### Ausgangstext
Wer nämlich aus materiellen Gründen - auch ohne eine vorhergehende Verwarnung - zu einem bestimmten Verhalten - hier Unterlassen des Vertriebs patentverletzender Waren - gezwungen ist, kann aus einer aus formalen Gründen unberechtigten Abnehmerverwarnung, welche das ohnehin gebotene Verhalten zur Folge hat, keinen ersatzfähigen Erwerbsschaden herleiten.‹
Verfahrensgang
OLG Frankfurt am Main |
LG Darmstadt |
Tatbestand
Die Parteien stehen im Wettbewerb beim Vertrieb von Kupplungsvorrichtungen für Werkzeugmaschinen. Abnehmer dieser Kupplungssysteme sind neben Händlern hauptsächlich Hersteller automatischer Erodiermaschinen - im Inland rund 20 Betriebe.
Die Klägerin, ein inländisches Unternehmen, vertreibt die Kupplungsvorrichtung "M.-System" des schwedischen Unternehmens "S. International AB".
Die Beklagte, eine schweizerische Gesellschaft, ist Inhaberin des mit Wirkung auch für die Bundesrepublik Deutschland erteilten europäischen Patents 0 111 092 (Veröffentlichungstag der Patentschrift: 20. Mai 1987), das eine Kupplungsvorrichtung zur drehfesten Verbindung eines Werkstückes mit einer Bearbeitungseinrichtung unter Schutz stellt.
Die Beklagte ist der Ansicht, daß das "M.-System" vom Patentschutz erfaßt werde. Schon während des Erteilungsverfahrens hatte die Beklagte inländische Abnehmer der Klägerin über ihre Ansicht informiert, was ihr aber durch einstweilige Verfügung untersagt wurde. Das von ihr im Patentverletzungsstreit gegen die Klägerin und die schwedische Herstellerin der Kupplungsvorrichtung "M.-System" erwirkte (nicht rechtskräftige) Urteil des Landgerichts München I nahm sie erneut zum Anlaß, u.a. Abnehmer der Klägerin am 25. Juli 1989 unter Beifügen des Urteils wie folgt anzuschreiben:
"Wir haben Sie mit einem früheren Schreiben über das patentrechtliche Vorgehen der E. gegen die Firma S. im Hinblick auf deren "M.-System" informiert.

### Aufgabe
Setzen Sie den Ausgangstext über den Patentstreit um die Kupplungsvorrichtung im Anschluss an seinen letzten Satz fort.

### Datensätze für szenenbasiertes Schlussfolgern
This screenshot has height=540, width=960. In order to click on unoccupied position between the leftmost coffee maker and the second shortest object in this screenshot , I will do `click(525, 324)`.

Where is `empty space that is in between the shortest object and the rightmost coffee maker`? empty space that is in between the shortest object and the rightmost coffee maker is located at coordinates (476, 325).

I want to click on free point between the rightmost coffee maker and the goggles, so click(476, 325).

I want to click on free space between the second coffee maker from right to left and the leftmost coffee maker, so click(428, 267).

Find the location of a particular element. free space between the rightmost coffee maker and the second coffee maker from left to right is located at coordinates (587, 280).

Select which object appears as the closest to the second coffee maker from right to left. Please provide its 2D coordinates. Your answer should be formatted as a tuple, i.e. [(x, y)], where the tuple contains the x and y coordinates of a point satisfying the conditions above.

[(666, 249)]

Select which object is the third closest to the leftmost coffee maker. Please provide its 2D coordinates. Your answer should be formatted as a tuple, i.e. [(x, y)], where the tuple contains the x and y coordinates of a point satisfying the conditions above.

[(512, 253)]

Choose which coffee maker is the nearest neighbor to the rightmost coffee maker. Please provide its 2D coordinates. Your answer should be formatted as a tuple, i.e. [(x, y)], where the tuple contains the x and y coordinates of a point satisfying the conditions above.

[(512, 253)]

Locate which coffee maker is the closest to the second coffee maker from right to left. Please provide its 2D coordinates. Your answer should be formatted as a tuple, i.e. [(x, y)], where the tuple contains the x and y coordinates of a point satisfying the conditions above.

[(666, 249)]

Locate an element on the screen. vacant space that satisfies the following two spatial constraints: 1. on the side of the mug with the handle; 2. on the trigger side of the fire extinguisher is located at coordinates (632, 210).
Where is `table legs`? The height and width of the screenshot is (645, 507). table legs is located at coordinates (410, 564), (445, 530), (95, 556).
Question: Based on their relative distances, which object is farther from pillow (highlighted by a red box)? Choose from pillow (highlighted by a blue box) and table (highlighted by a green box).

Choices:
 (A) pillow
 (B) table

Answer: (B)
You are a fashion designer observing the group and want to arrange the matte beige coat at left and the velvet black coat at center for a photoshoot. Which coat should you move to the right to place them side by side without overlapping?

### Lösung
Inzwischen hat das Landgericht München im Rahmen der eingereichten Patentverletzungsklage die Verletzung des E.-Patents durch das "M.-System" eindeutig und in allen Punkten bejaht und unserer Unterlassungsklage stattgegeben. Die gegebene Sachlage stellte sich für das Landgericht München derart eindeutig und zweifelsfrei dar, daß über unser Begehren ohne längeres Verfahren und innert kürzester Frist entschieden worden ist.
Das Urteil vom 23. Juni 1989 des Landgerichts hält fest, daß es der Firma S. unter Androhung von Buße bzw. Gefängnis verboten wird, ihr "M.-System" auf dem deutschen Markt anzubieten, bzw. zu verkaufen. Außerdem wurde (sie) zur vollen Übernahme aller Gerichts- und Parteikosten und zur Leistung von Schadenersatz verpflichtet.
... Es bleibt zu hoffen, daß die Firma S. unsere Patentrechte nach dem Vorliegen dieses Urteils respektieren wird. E. ist jedoch fest entschlossen, ihre Patentrechte weiterhin zu verteidigen und durchzusetzen."
Nach Abmahnung durch die Klägerin verpflichtete sich die Beklagte am 31. August 1989 strafbewehrt, es zu unterlassen, in Informationsschreiben an Dritte auf das Urteil des Landgerichts München I vom 23. Juni 1989 hinzuweisen, wenn nicht ausdrücklich klargestellt werde, daß das Urteil nicht rechtskräftig sei und/oder auf die Angabe "unter Androhung von Buße bzw. Gefängnis" verzichtet werde.
Im Patentverletzungsstreit hob das Berufungsgericht am 1. Februar 1990 das Urteil des Landgerichts auf und verwies die Streitsache zur Einholung eines Sachverständigengutachtens über die Frage der Patentverletzung an dieses zurück. Die Klägerin teilte den Abnehmern der Kupplungssysteme der Parteien mit Schreiben vom 13. Februar 1990 den Ausgang des Berufungsverfahrens mit.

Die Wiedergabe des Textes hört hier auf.